* Gevraagde actie 1: Kun je uit het paginafragment woord voor woord het stuk weergeven dat opent met de woorden waarin "Ondertussen staan wij" staat en sluit met "daadwerkelijk te garanderen?"?

* Paginafragment:
......
Ondertussen staan wij hier in de Eemsdeltaregio aan de vooravond van een grote industriële uitbreiding. Voor een plekje op het Oosterhorn-terrein in Farmsum, binnenkort omgedoopt tot ‘Circulands’, staan tal van bedrijven uit de zware chemische industrie in de rij. Van groengasproductie tot biomethanol: zolang de vergunningseisen kloppen, krijgen zij groen licht. Kritische vragen over de cumulatieve impact van deze uitbreidingen op het leefklimaat in de omgeving lijken door bestuurders nauwelijks te worden gesteld. Ik vraag me dan wel eens af: zit het gemeentebestuur hier echt bovenop? Houdt de provincie voldoende toezicht? En hebben we straks wel de middelen én de capaciteit om handhaving en controle op deze bedrijven daadwerkelijk te garanderen?
Het beschermen van mens en milieu is geen luxe, maar een kerntaak van de overheid. Dat is des te urgenter omdat de belangen van aandeelhouders, gericht op winst en kostenreductie, niet vanzelf samenvallen met de belangen van omwonenden en werknemers, die recht hebben op een gezonde en veilige omgeving. Sterke onafhankelijke journalistiek, robuuste inspectiediensten en voldoende gemeentelijke middelen zijn daarvoor onmisbaar.
De fundamentele vraag dringt zich op: als we onze controlemechanismen verzwakken, wie houdt de vervuilers en overtreders dan nog tegen? Want de echte vraag is niet óf er bedrijven zijn die, gedreven door winsthonger, de regels overtreden, maar of wij ze nog kunnen betrappen voordat de schade onherstelbaar is.
......
* Opgeslagen gegevens:
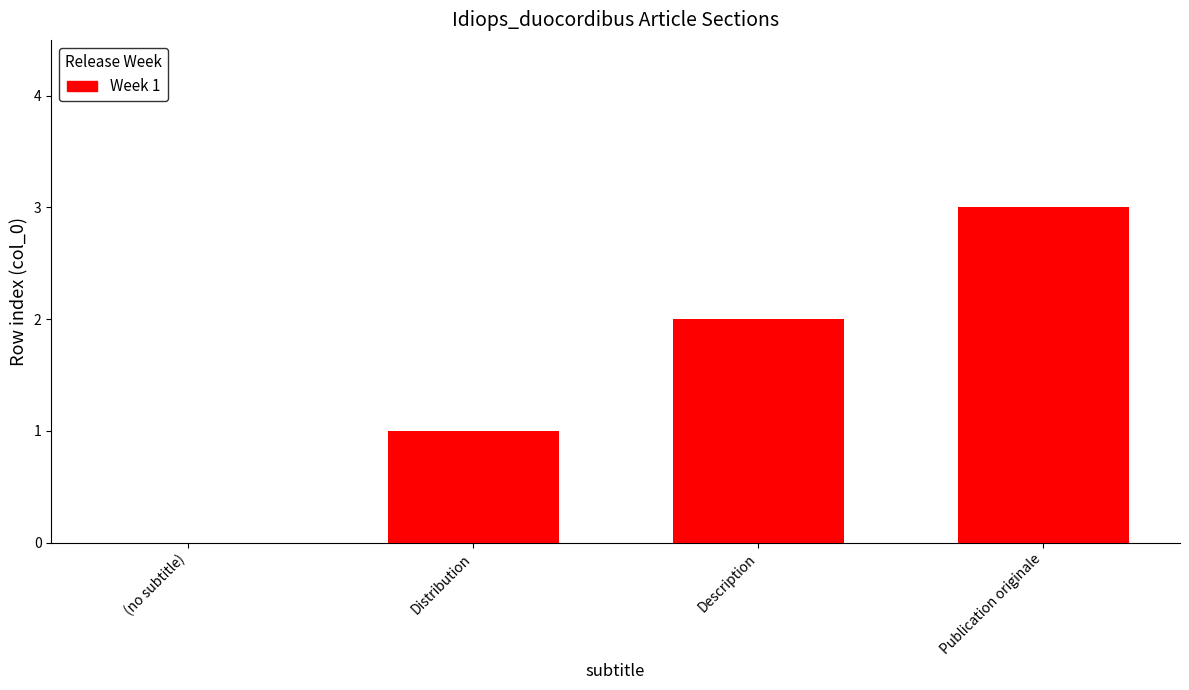

What is the sum of all values?

6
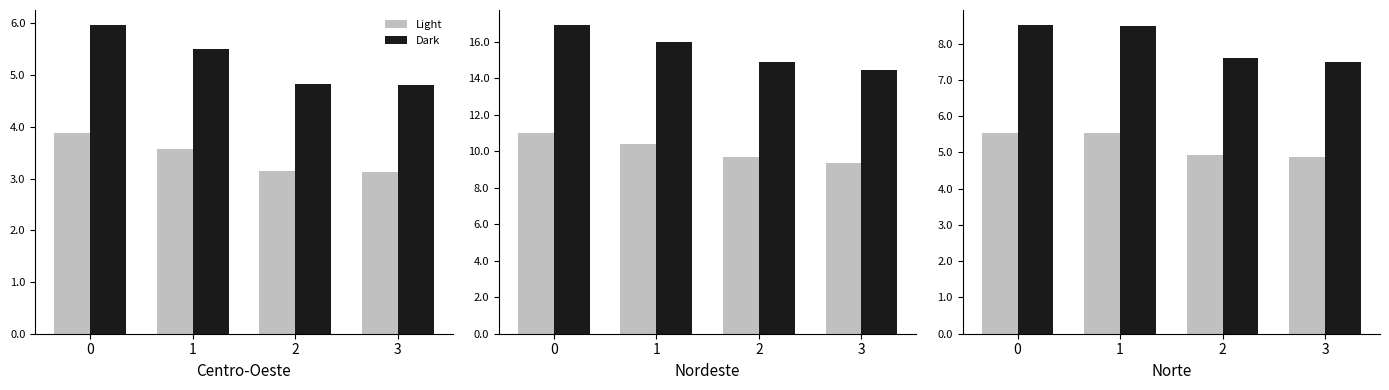

What is the sum of the Light values at 0 and 2?

10.5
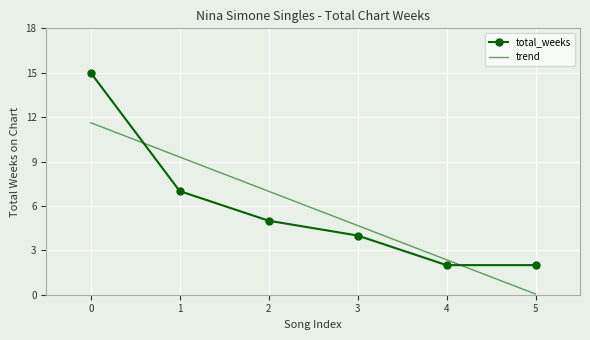

True or false: total_weeks has more than 2 interior local peaks.

False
......
* Gevraagde actie 2: Wil je alle rijen die hierboven na het paginafragment staan regel voor regel ongewijzigd teruggeven, maar zonder de afbeeldingen?

* Uitgewerkte oplossing 1:
Ondertussen staan wij hier in de Eemsdeltaregio aan de vooravond van een grote industriële uitbreiding. Voor een plekje op het Oosterhorn-terrein in Farmsum, binnenkort omgedoopt tot ‘Circulands’, staan tal van bedrijven uit de zware chemische industrie in de rij. Van groengasproductie tot biomethanol: zolang de vergunningseisen kloppen, krijgen zij groen licht. Kritische vragen over de cumulatieve impact van deze uitbreidingen op het leefklimaat in de omgeving lijken door bestuurders nauwelijks te worden gesteld. Ik vraag me dan wel eens af: zit het gemeentebestuur hier echt bovenop? Houdt de provincie voldoende toezicht? En hebben we straks wel de middelen én de capaciteit om handhaving en controle op deze bedrijven daadwerkelijk te garanderen?

* Uitgewerkte oplossing 2:
What is the sum of all values?

6

What is the sum of the Light values at 0 and 2?

10.5

True or false: total_weeks has more than 2 interior local peaks.

False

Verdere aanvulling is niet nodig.